サイコ。
花粉症のピークを過ぎて、ようやく、くしゃみ・鼻水・目のかゆみから解放されつつあります。
そうは言ってもこの季節、桜の開花に始まって心が躍り、穏やかな春の陽気と人々の明るい笑顔に気分は絶好調・・・のはずですが、そうそう上手くはいきません。
「五月病」という言葉があるほどです。
この季節にポッカリと口を開ける、暗い闇の部分を、私、さんとう花は知っているつもりです。
(口幅ったい物言いで申し訳ありませんm(__)m)
でも、普段は目を背けています。
春という季節の明るさを頼りに、影を踏まないように気をつけているのかもしれません。
私の大好きなヒッチコック作品の一つに、「サイコ」というショッカー映画があります。
この作品はいろんな意味で、後のサスペンス・スリラー映画に影響を及ぼした、すばらしく完成度の高い映画なのです。
舞台はアリゾナ州フェニックス。
安価なホテルでつかの間の逢瀬を過ごす若い男女。
女はマリオンと言い、不動産事業所で経理事務の仕事をしている。
男と逢引を終えると、その足で事務所へ戻る。
事務所では、支配人と取引相手の商談が成立し、キャッシュで4万ドルの取引が行なわれていた。

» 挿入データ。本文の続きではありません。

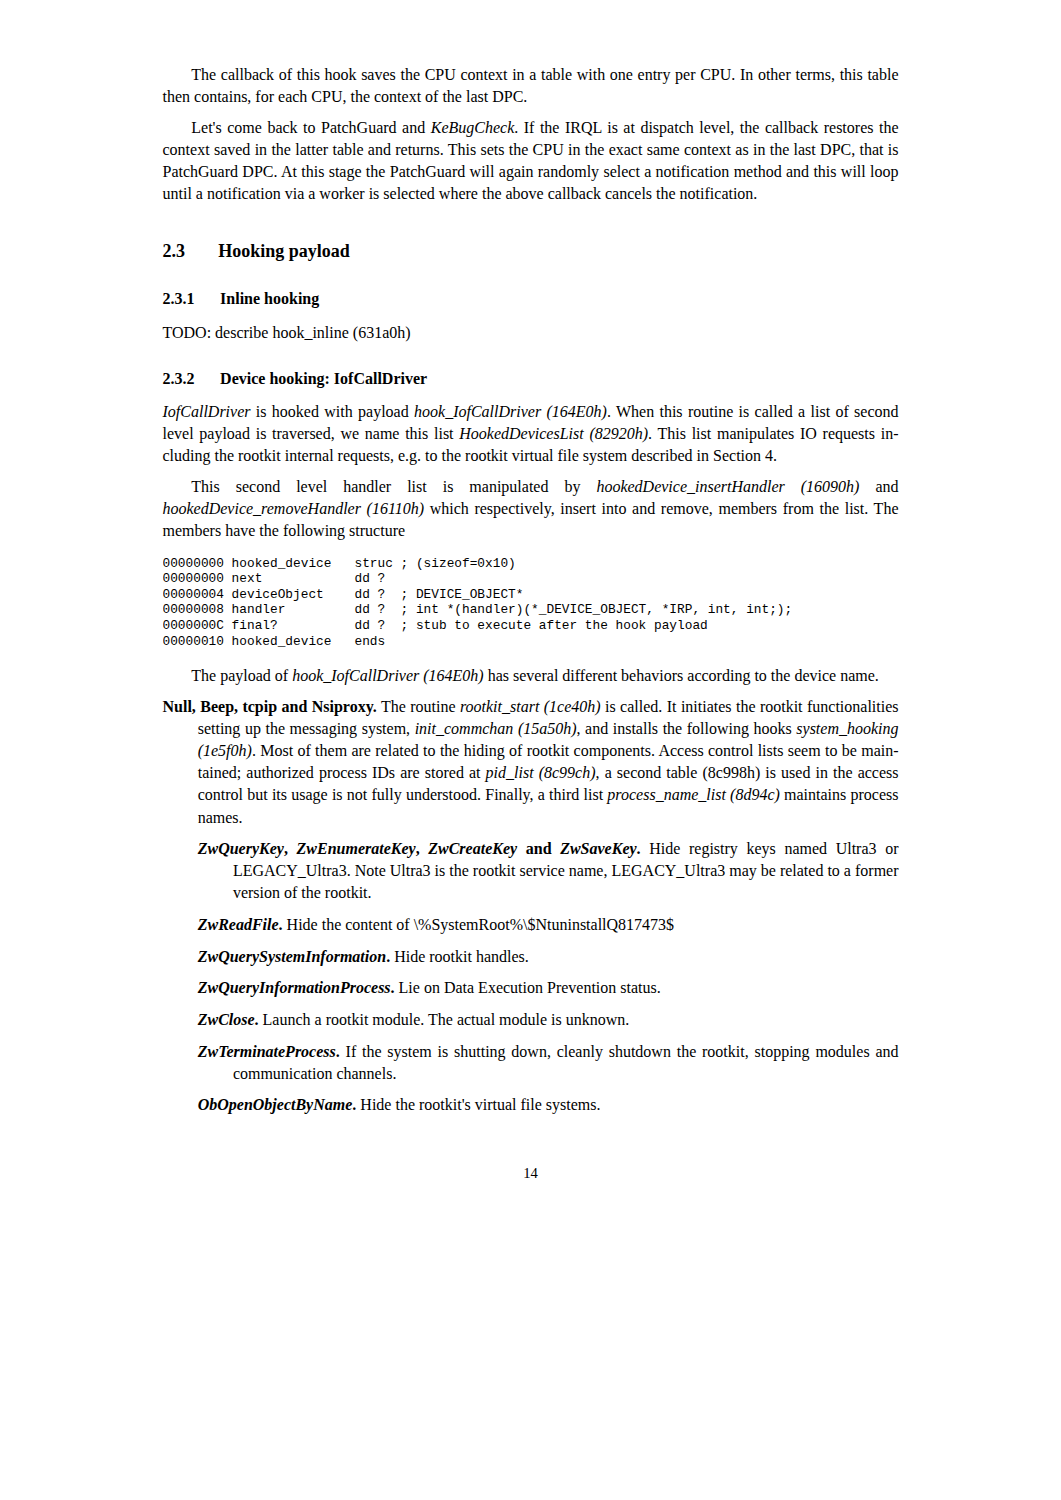The callback of this hook saves the CPU context in a table with one entry per CPU. In other terms, this table then contains, for each CPU, the context of the last DPC.
Let's come back to PatchGuard and KeBugCheck. If the IRQL is at dispatch level, the callback restores the context saved in the latter table and returns. This sets the CPU in the exact same context as in the last DPC, that is PatchGuard DPC. At this stage the PatchGuard will again randomly select a notification method and this will loop until a notification via a worker is selected where the above callback cancels the notification.
2.3 Hooking payload
2.3.1 Inline hooking
TODO: describe hook_inline (631a0h)
2.3.2 Device hooking: IofCallDriver
IofCallDriver is hooked with payload hook_IofCallDriver (164E0h). When this routine is called a list of second level payload is traversed, we name this list HookedDevicesList (82920h). This list manipulates IO requests including the rootkit internal requests, e.g. to the rootkit virtual file system described in Section 4.
This second level handler list is manipulated by hookedDevice_insertHandler (16090h) and hookedDevice_removeHandler (16110h) which respectively, insert into and remove, members from the list. The members have the following structure
00000000 hooked_device   struc ; (sizeof=0x10)
00000000 next            dd ?
00000004 deviceObject    dd ?  ; DEVICE_OBJECT*
00000008 handler         dd ?  ; int *(handler)(*_DEVICE_OBJECT, *IRP, int, int;);
0000000C final?          dd ?  ; stub to execute after the hook payload
00000010 hooked_device   ends
The payload of hook_IofCallDriver (164E0h) has several different behaviors according to the device name.
Null, Beep, tcpip and Nsiproxy. The routine rootkit_start (1ce40h) is called. It initiates the rootkit functionalities setting up the messaging system, init_commchan (15a50h), and installs the following hooks system_hooking (1e5f0h). Most of them are related to the hiding of rootkit components. Access control lists seem to be maintained; authorized process IDs are stored at pid_list (8c99ch), a second table (8c998h) is used in the access control but its usage is not fully understood. Finally, a third list process_name_list (8d94c) maintains process names.
ZwQueryKey, ZwEnumerateKey, ZwCreateKey and ZwSaveKey. Hide registry keys named Ultra3 or LEGACY_Ultra3. Note Ultra3 is the rootkit service name, LEGACY_Ultra3 may be related to a former version of the rootkit.
ZwReadFile. Hide the content of \%SystemRoot%\$NtuninstallQ817473$
ZwQuerySystemInformation. Hide rootkit handles.
ZwQueryInformationProcess. Lie on Data Execution Prevention status.
ZwClose. Launch a rootkit module. The actual module is unknown.
ZwTerminateProcess. If the system is shutting down, cleanly shutdown the rootkit, stopping modules and communication channels.
ObOpenObjectByName. Hide the rootkit's virtual file systems.
14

支配人はマリオンに、4万ドルをすぐに銀行の貸金庫に預けるよう言いつける。
マリオンは4万ドルを預かったものの、「頭痛がするので早退させてほしい」と、お金を持ったまま早引きする。
そして、マリオンはそのお金を銀行に持って行くことはなかったのだ。
「サイコ」を鑑賞するにもいろんな捉え方があると思います。
そんな中、これこそが人生の落とし穴だと思われたのは、やはり何と言っても、作品前半のヒロインであるマリオンの出来心・・・4万ドルという大金に目が眩み、持ち逃げしてしまったことでしょう。
それは、直線的な恐怖と危機を煽る一つのエピソードでしかなかったのです。
彼女はその後、4万ドルを手にしたまま、人気のない古めかしいモーテルで、経営者のノーマン・ベイツに殺害されてしまいます。
お金目当ての犯行ではありません。
ノーマンの精神異常による犯行でした。
マリオンは盗んだ4万ドルを返して、もう一度やり直そうと決心した矢先のことでした。
運命とは皮肉なものです。
たった一度の出来心、“魔が差す”というものでしょうか・・・この一瞬の隙が人間をどうすることもできない泥沼に引き摺り込んで行くのです。
ささいな過ちは日常茶飯事に繰り返してしまう私たちですが、犯罪と呼ばれるような、倫理観に反するものには決して手を染めてはなりません。
享楽に耽って我を忘れ、うっかり落とし穴にはまることがないよう、今一度自分を律せねばと思いました。
春とは私にとって、清々しい理性を、改めて呼び覚ます季節なのです。